Efficient waste storage management

Quvo – Levenseat Renewable Energy: Optimized waste material management thanks to volume monitoring with LiDAR



Not all waste materials can be effectively recovered and recycled from the waste stream. To minimize landfill disposal, the remaining waste, known as residual waste, undergoes thermal treatment to generate energy. Levenseat Renewable Energy Ltd., a Scottish resource management company, operates a large waste treatment facility dedicated to this purpose.

Before the residual waste can be treated and incinerated, the incoming material is initially delivered to a spacious hall of 52 by 52 meters. This hall serves as a temporary storage area for the incoming material, predominantly municipal solid waste, which is not sorted yet. Subsequently, the waste undergoes processing in a material recovery facility to extract recyclable materials. Given the substantial size of the hall at the Levenseat site, precise data on current material levels is essential for efficient logistical planning and inventory management, as accurate inventory information allows for optimized processing and minimizes safety risks.

By deploying Blickfeld’s Volume Monitoring solution our partner Quvo has successfully replaced the previous, inaccurate measurement methods at Levenseat. The new solution provides the company with precise volume data in real-time, offering better control over the incoming material and enhancing overall operational efficiency.


Waste storage hall volume monitoring


Previously, the immense size of the waste stockpiles and the frequent movement within the hall to sort the material made it nearly impossible to accurately determine their volume using existing methods. Estimating incoming municipal solid waste relied on visual assessments and truck counts, resulting in distorted inventory data and ineffective inventory management.

In cases where excessive material accumulated in the storage facility due to process delays, such as outages, safety concerns arose. The sheer volume of waste posed fire hazards, pushing storage capacity to its limits and potentially requiring truck diversion, which negatively impacted logistical efficiency. Conversely, underutilization of storage space led to missed opportunities at times, as available processing resources were not fully leveraged, and less output was produced than what could have been achieved, which was ultimately reflected in the numbers.

To tackle these challenges, an automated, robust system was needed that provided accurate inventory data in real-time to enable efficient waste storage space utilization, logistical planning, and strategies to mitigate safety and economic risks.


Four Blickfeld Cube 1 LiDAR sensors were mounted to the hall ceiling to cover the large storage area. The laser-based technology continuously gathers data, constructing a detailed 3D image of the waste pile surfaces.

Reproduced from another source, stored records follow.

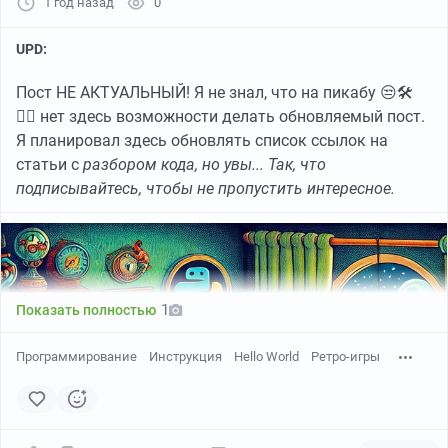
1 год назад
0
UPD:
Пост НЕ АКТУАЛЬНЫЙ! Я не знал, что на пикабу 😒🛠️
🤷‍♀️ нет здесь возможности делать обновляемый пост.
Я планировал здесь обновлять список ссылок на
статьи с
разбором кода, но увы... Так, что
подписывайтесь, чтобы не пропустить интересное.
1
Показать полностью
Программирование
Инструкция
Hello World
Ретро-игры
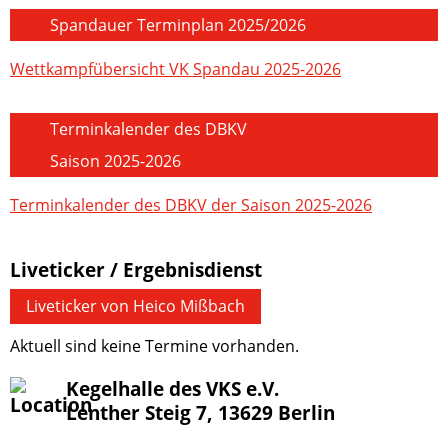
Spandauer Terminplan 2025/2026
Wettkampfübersicht VK Spandau 2025-2026
Terminkalender des DBKV
Saison 2025-2026
Terminkalender des DBKV der Saison 2025-2026
Liveticker / Ergebnisdienst
Liveticker von Heico Mißbach
Aktuell sind keine Termine vorhanden.
Kegelhalle des VKS e.V.
Lenther Steig 7, 13629 Berlin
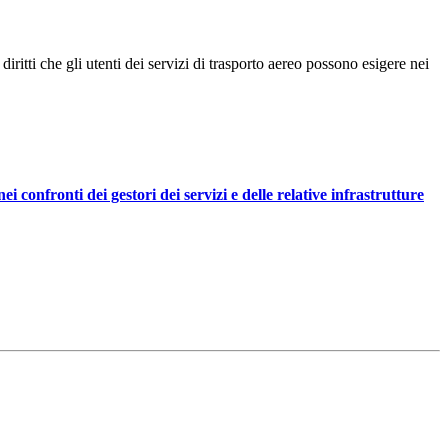
tti che gli utenti dei servizi di trasporto aereo possono esigere nei
i confronti dei gestori dei servizi e delle relative infrastrutture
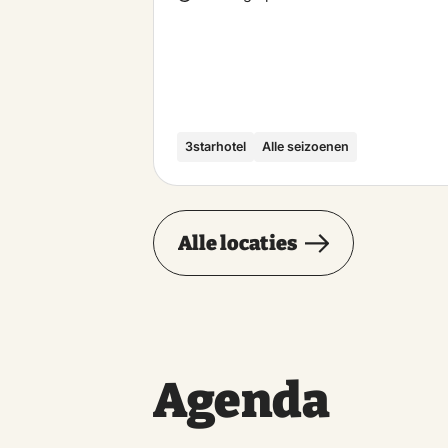
3starhotel
Alle seizoenen
Alle locaties
Agenda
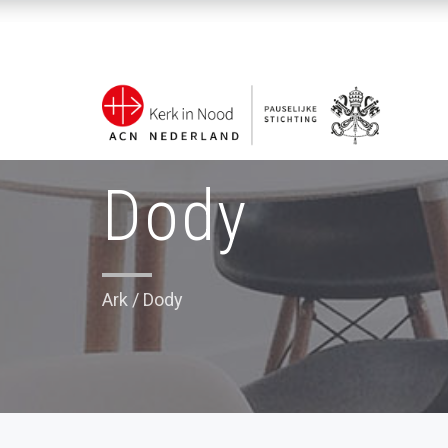
Dody
Ark
/
Dody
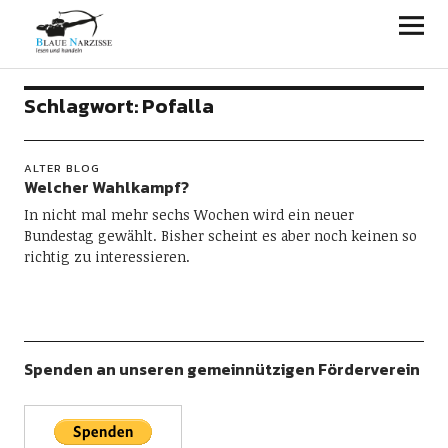
Blaue Narzisse
Schlagwort:
Pofalla
ALTER BLOG
Welcher Wahlkampf?
In nicht mal mehr sechs Wochen wird ein neuer
Bundestag gewählt. Bisher scheint es aber noch keinen so
richtig zu interessieren.
Spenden an unseren gemeinnützigen Förderverein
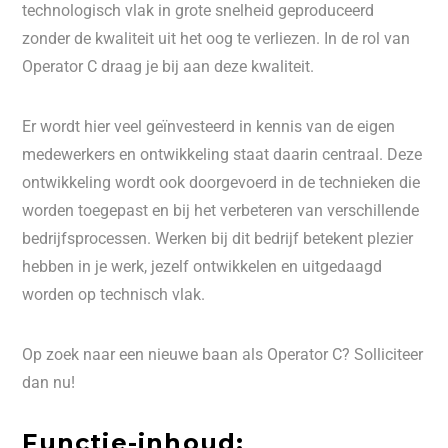
technologisch vlak in grote snelheid geproduceerd
zonder de kwaliteit uit het oog te verliezen. In de rol van
Operator C draag je bij aan deze kwaliteit.
Er wordt hier veel geïnvesteerd in kennis van de eigen
medewerkers en ontwikkeling staat daarin centraal. Deze
ontwikkeling wordt ook doorgevoerd in de technieken die
worden toegepast en bij het verbeteren van verschillende
bedrijfsprocessen. Werken bij dit bedrijf betekent plezier
hebben in je werk, jezelf ontwikkelen en uitgedaagd
worden op technisch vlak.
Op zoek naar een nieuwe baan als Operator C? Solliciteer
dan nu!
Functie-inhoud:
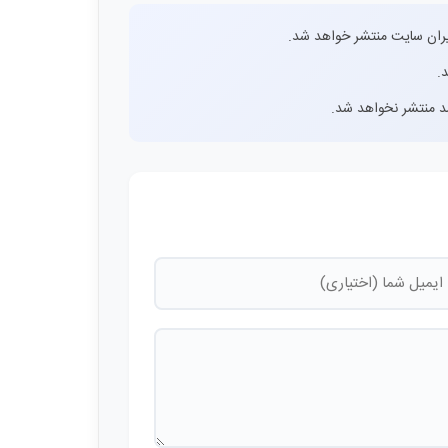
ران سایت منتشر خواهد شد.
.
اشد منتشر نخواهد شد.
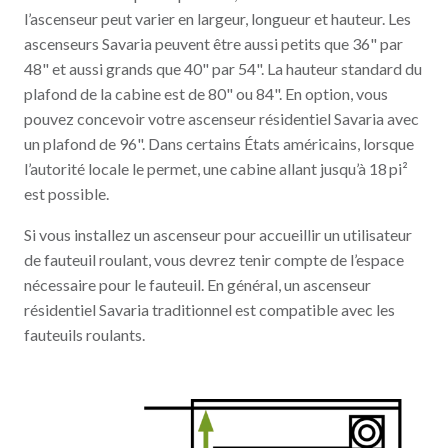
l’ascenseur peut varier en largeur, longueur et hauteur. Les
ascenseurs Savaria peuvent être aussi petits que 36" par
48" et aussi grands que 40" par 54". La hauteur standard du
plafond de la cabine est de 80" ou 84". En option, vous
pouvez concevoir votre ascenseur résidentiel Savaria avec
un plafond de 96". Dans certains États américains, lorsque
l’autorité locale le permet, une cabine allant jusqu’à 18 pi²
est possible.
Si vous installez un ascenseur pour accueillir un utilisateur
de fauteuil roulant, vous devrez tenir compte de l’espace
nécessaire pour le fauteuil. En général, un ascenseur
résidentiel Savaria traditionnel est compatible avec les
fauteuils roulants.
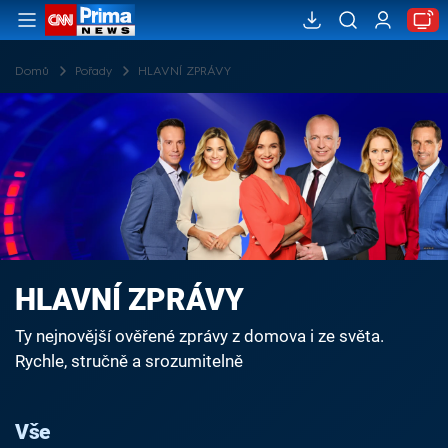
Domů
Pořady
HLAVNÍ ZPRÁVY
HLAVNÍ ZPRÁVY
Ty nejnovější ověřené zprávy z domova i ze světa.
Rychle, stručně a srozumitelně
Vše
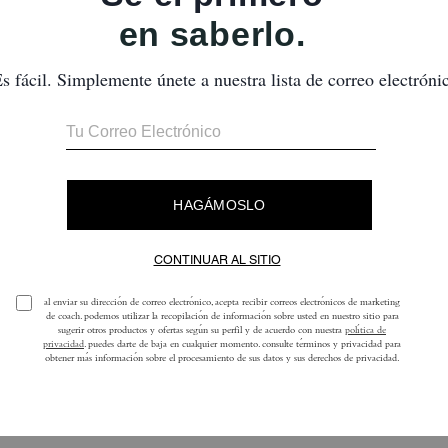
De todos los tiempos
Me encanta, es precioso.
¿Te ha resultado útil esta reseña?
0
0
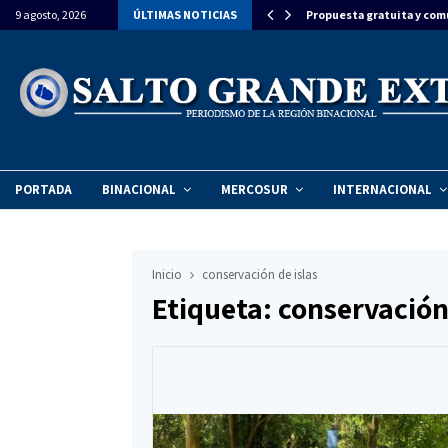
ron la llegada del Papa León XIV a…
9 agosto, 2026
ÚLTIMAS NOTICIAS
Propuesta gratuita y com
PORTADA
BINACIONAL
MERCOSUR
INTERNACIONAL
Inicio
conservación de islas
Etiqueta: conservación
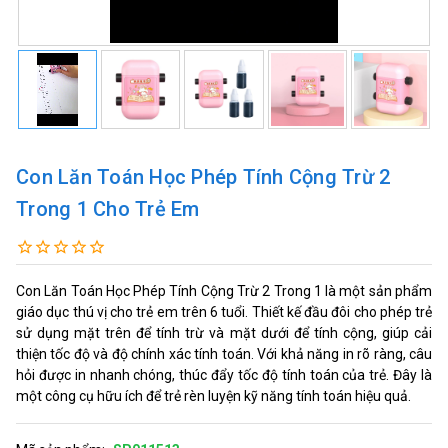
Con Lăn Toán Học Phép Tính Cộng Trừ 2
Trong 1 Cho Trẻ Em
Con Lăn Toán Học Phép Tính Cộng Trừ 2 Trong 1 là một sản phẩm
giáo dục thú vị cho trẻ em trên 6 tuổi. Thiết kế đầu đôi cho phép trẻ
sử dụng mặt trên để tính trừ và mặt dưới để tính cộng, giúp cải
thiện tốc độ và độ chính xác tính toán. Với khả năng in rõ ràng, câu
hỏi được in nhanh chóng, thúc đẩy tốc độ tính toán của trẻ. Đây là
một công cụ hữu ích để trẻ rèn luyện kỹ năng tính toán hiệu quả.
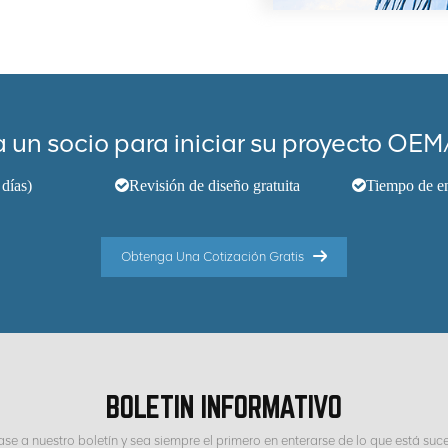
 un socio para iniciar su proyecto O
días)
Revisión de diseño gratuita
Tiempo de en
Obtenga Una Cotización Gratis
BOLETIN INFORMATIVO
ase a nuestro boletín y sea siempre el primero en enterarse de lo que está suc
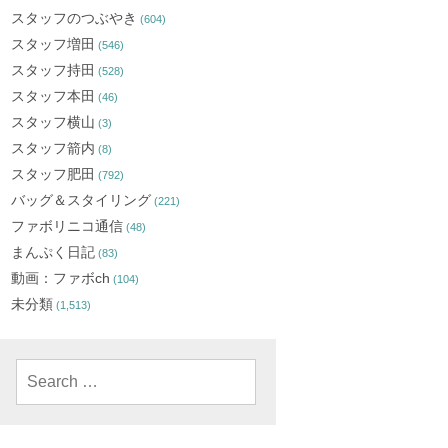
スタッフのつぶやき
(604)
スタッフ増田
(546)
スタッフ持田
(528)
スタッフ本田
(46)
スタッフ横山
(3)
スタッフ箭内
(8)
スタッフ肥田
(792)
バッグ＆スタイリング
(221)
ファボリニコ通信
(48)
まんぷく日記
(83)
動画：ファボch
(104)
未分類
(1,513)
Search
for:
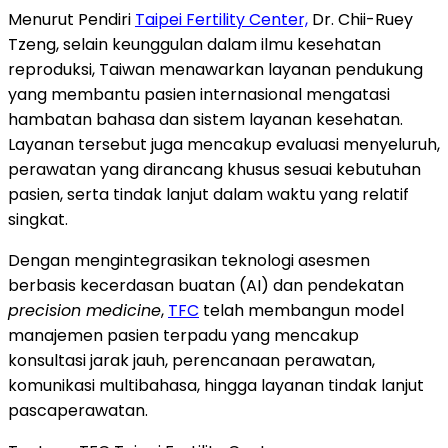
Menurut Pendiri
Taipei Fertility Center,
Dr. Chii-Ruey
Tzeng, selain keunggulan dalam ilmu kesehatan
reproduksi, Taiwan menawarkan layanan pendukung
yang membantu pasien internasional mengatasi
hambatan bahasa dan sistem layanan kesehatan.
Layanan tersebut juga mencakup evaluasi menyeluruh,
perawatan yang dirancang khusus sesuai kebutuhan
pasien, serta tindak lanjut dalam waktu yang relatif
singkat.
Dengan mengintegrasikan teknologi asesmen
berbasis kecerdasan buatan (AI) dan pendekatan
precision medicine
,
TFC
telah membangun model
manajemen pasien terpadu yang mencakup
konsultasi jarak jauh, perencanaan perawatan,
komunikasi multibahasa, hingga layanan tindak lanjut
pascaperawatan.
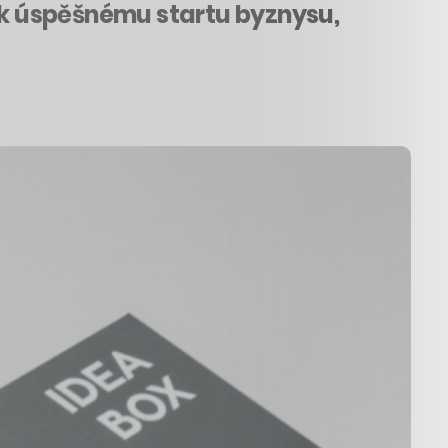
s k úspěšnému startu byznysu,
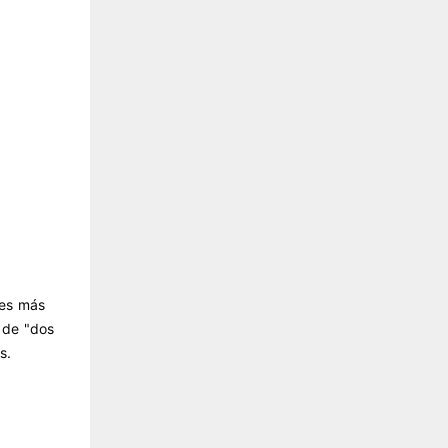
res más
 de "dos
s.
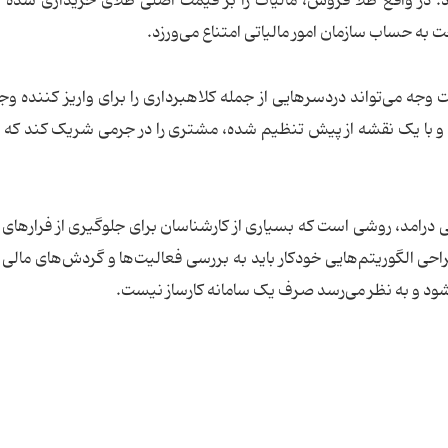
ود. در واقع طلا فروش، مالیات را بر قیمت اصلی طلای خریداری شده 
خت به حساب سازمان امور مالیاتی امتناع می‌ورزد.
وجه می‌تواند دردسرهایی از جمله کلاهبرداری را برای واریز کننده وجه
د و با یک نقشه از پیش تنظیم شده، مشتری را در جرمی شریک کند ک
مد، روشی است که بسیاری از کارشناسان برای جلوگیری از فرارهای م
 طراحی الگوریتم‌هایی خودکار باید به بررسی فعالیت‌ها و گردش‌های مالی
 شود و به نظر می‌رسد صرف یک سامانه کارساز نیست.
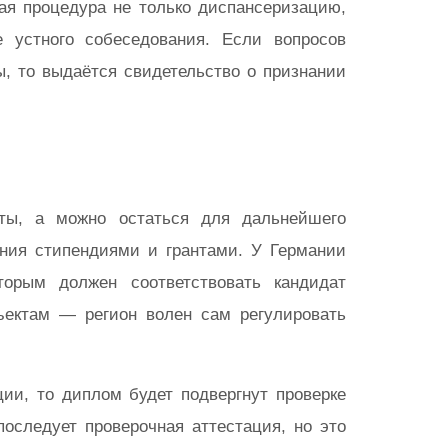
ная процедура не только диспансеризацию,
 устного собеседования. Если вопросов
ы, то выдаётся свидетельство о признании
ты, а можно остаться для дальнейшего
ния стипендиями и грантами. У Германии
торым должен соответствовать кандидат
ъектам — регион волен сам регулировать
ии, то диплом будет подвергнут проверке
последует проверочная аттестация, но это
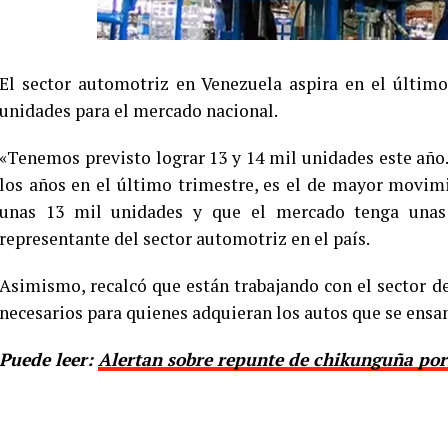
El sector automotriz en Venezuela aspira en el último
unidades para el mercado nacional.
«Tenemos previsto lograr 13 y 14 mil unidades este añ
los años en el último trimestre, es el de mayor movim
unas 13 mil unidades y que el mercado tenga unas 
representante del sector automotriz en el país.
Asimismo, recalcó que están trabajando con el sector de
necesarios para quienes adquieran los autos que se ensa
Puede leer:
Alertan sobre repunte de chikunguña por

The associated perception software utilizes this information to calculate the volume accurately. The volume data is then displayed on a user-friendly dashboard, granting the Levenseat team instant visibility of their current inventory levels with a simple click, even when they are off-site. This precise real-time data eliminates the need for manual inventory estimations and calculations, saving time and reducing efforts.

Waste pile 3D point cloud volume monitoring

Thanks to these developments, Levenseat has gained the ability to enhance the efficiency of its waste storage facility and logistics through prompt responses to the current material situation. By making informed decisions about truck orders and adjusting processing loads accordingly, the company ensures an optimized operational workflow. This capability allows Levenseat to maintain the processing machine at its optimum capacity, proactively addressing safety risks and minimizing processing delays. As a result, Levenseat achieves improved efficiency and effectiveness in managing its operations.

Up till now, we were doing an estimate of the material in the hall, and it turned out not to be accurate. Now we have real-time data, and it's on demand. We can view the data as and when required. We have better control of the incoming material. If we put too much material in the hall, we can reduce the loads for that day until the process catches back up. It gives us so much more control over our incoming material.
Gary Lumsden
Engineer Manager at Levenseat Renewable Energy


Plans are underway for additional installations at a second site to expand the sensor system. This expansion will enable Levenseat to have real-time inventory data at multiple locations, allowing for enhanced inventory management, capacity planning, and overall operational efficiency across all sites.